Problem description: Using only the entries below, output the lines starting at the one containing "gap: 15px ->" and ending at the one containing "gap: 8px ->", exactly and inclusive of both, omitting the pictures.

Data excerpts:
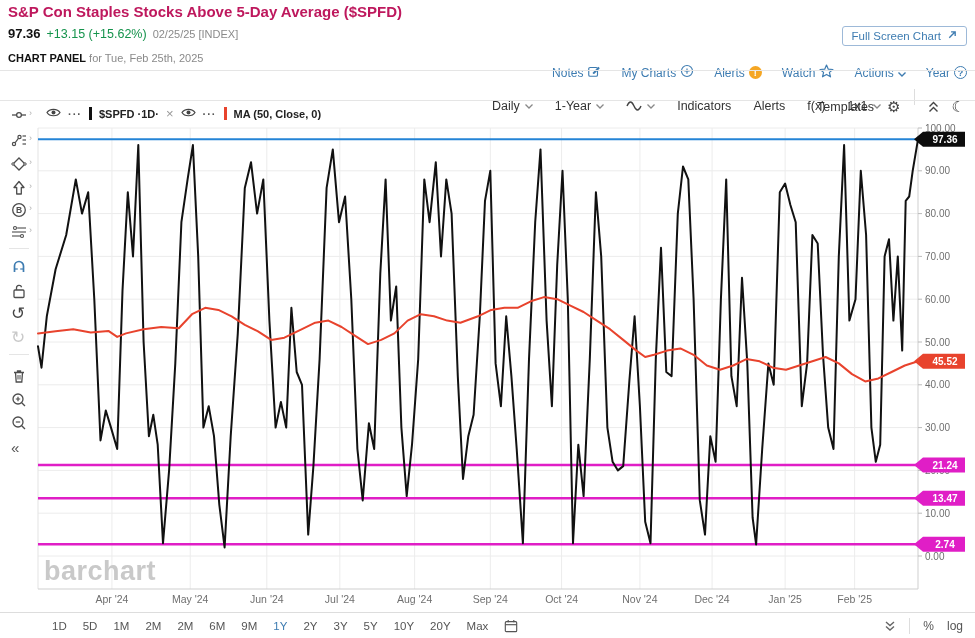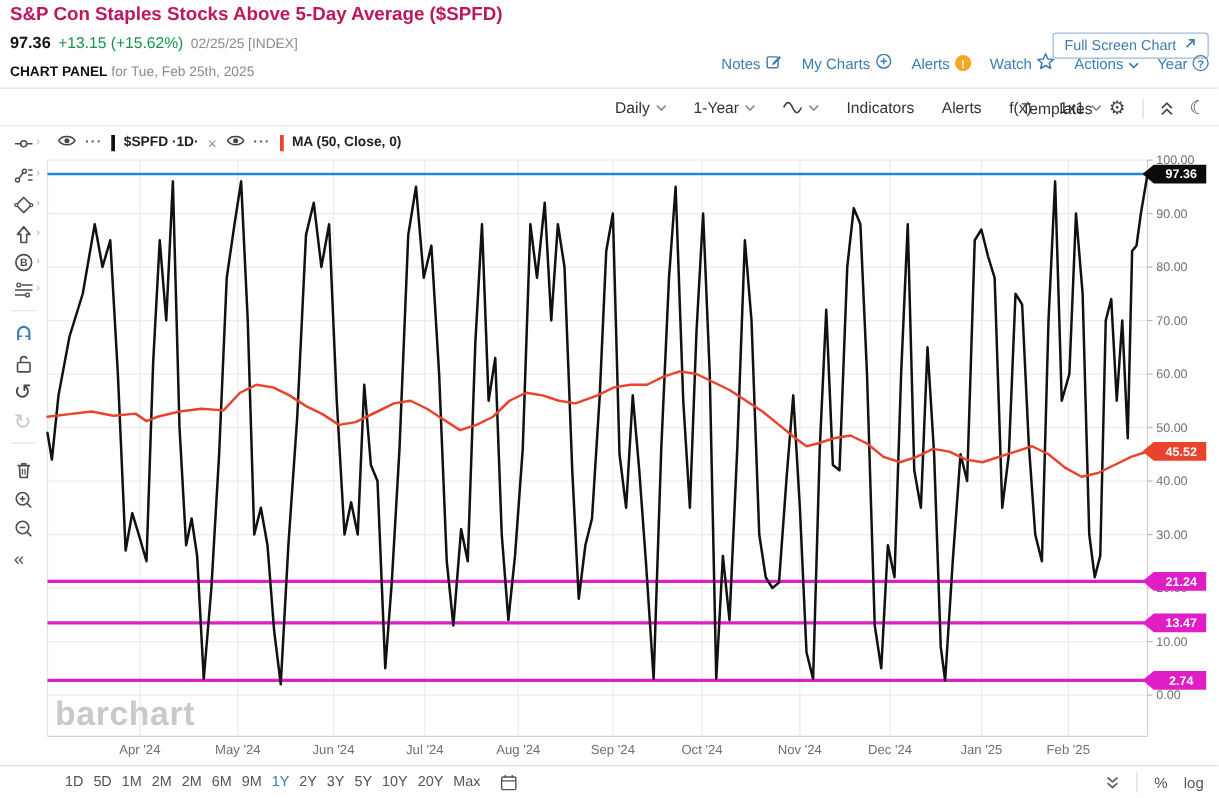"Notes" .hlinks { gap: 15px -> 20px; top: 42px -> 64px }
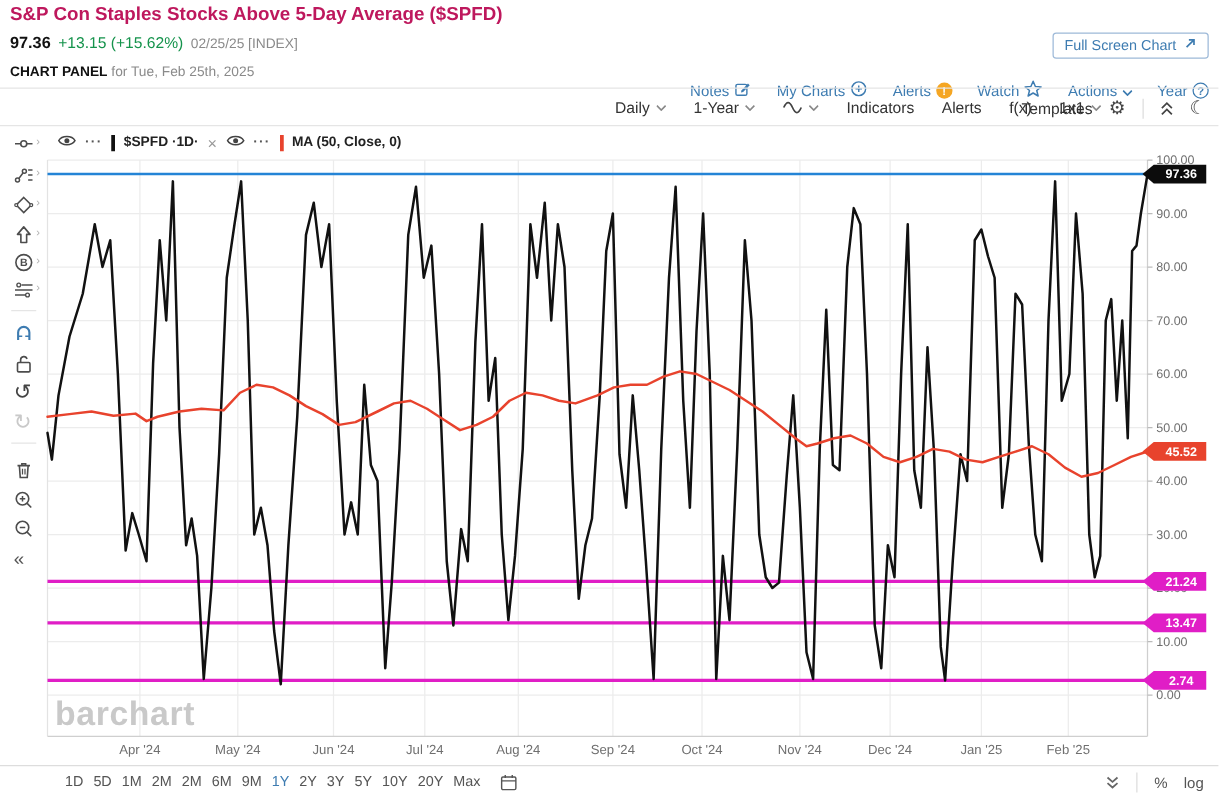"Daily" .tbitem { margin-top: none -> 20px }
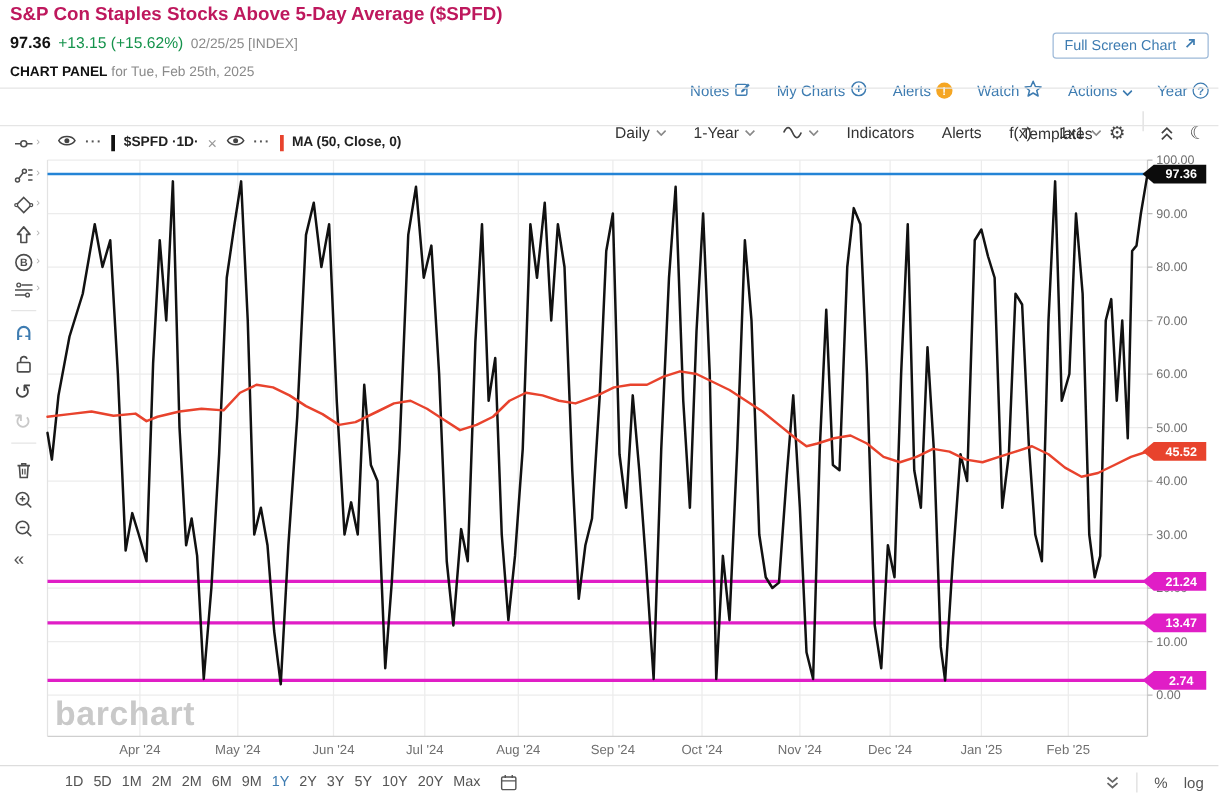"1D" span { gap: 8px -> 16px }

...

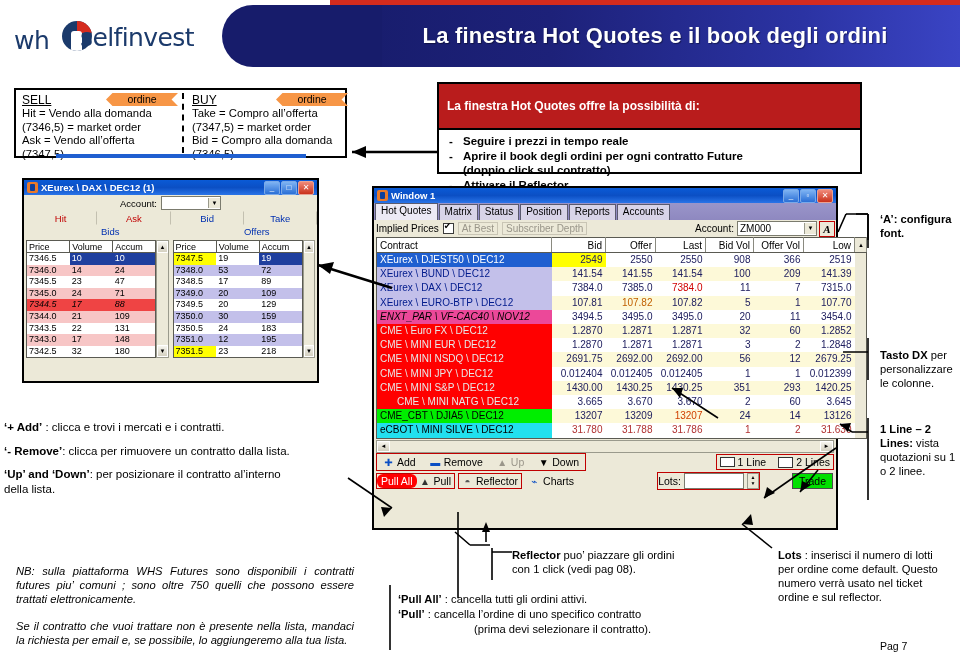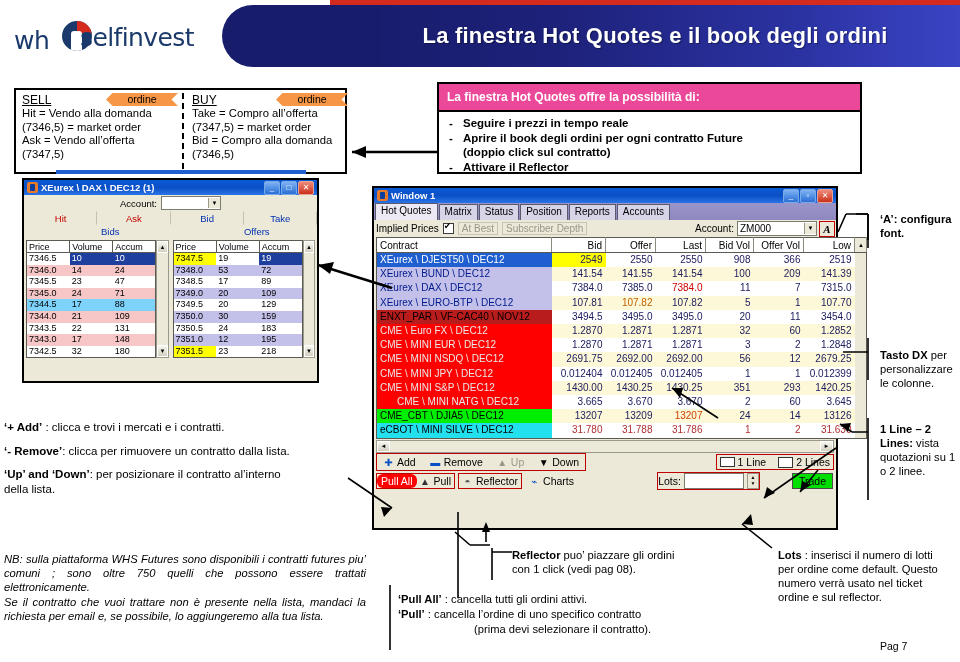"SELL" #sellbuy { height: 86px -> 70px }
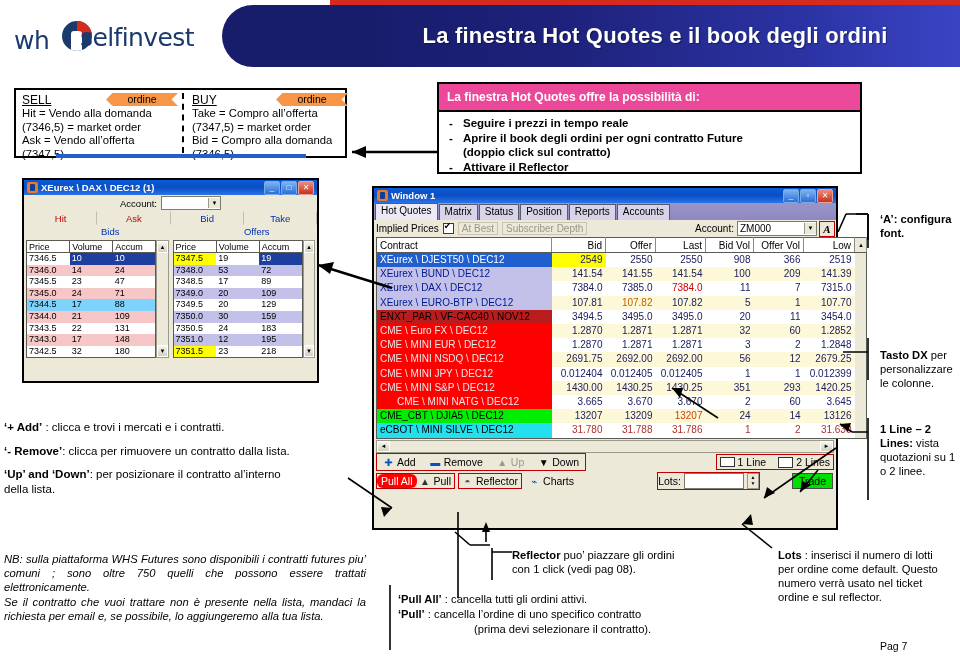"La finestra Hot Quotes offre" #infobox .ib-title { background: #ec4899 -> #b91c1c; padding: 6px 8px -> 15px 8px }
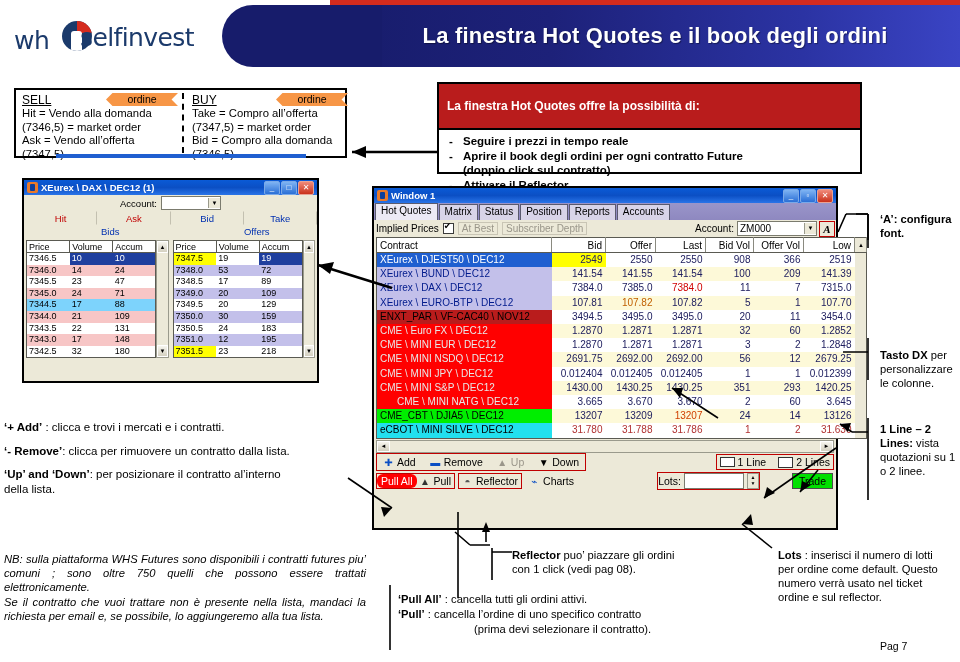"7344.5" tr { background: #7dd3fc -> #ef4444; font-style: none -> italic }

Answer to this problem:
"Notes" .hlinks { gap: 15px -> 20px; top: 42px -> 64px }
"Daily" .tbitem { margin-top: none -> 20px }
"1D" span { gap: 8px -> 16px }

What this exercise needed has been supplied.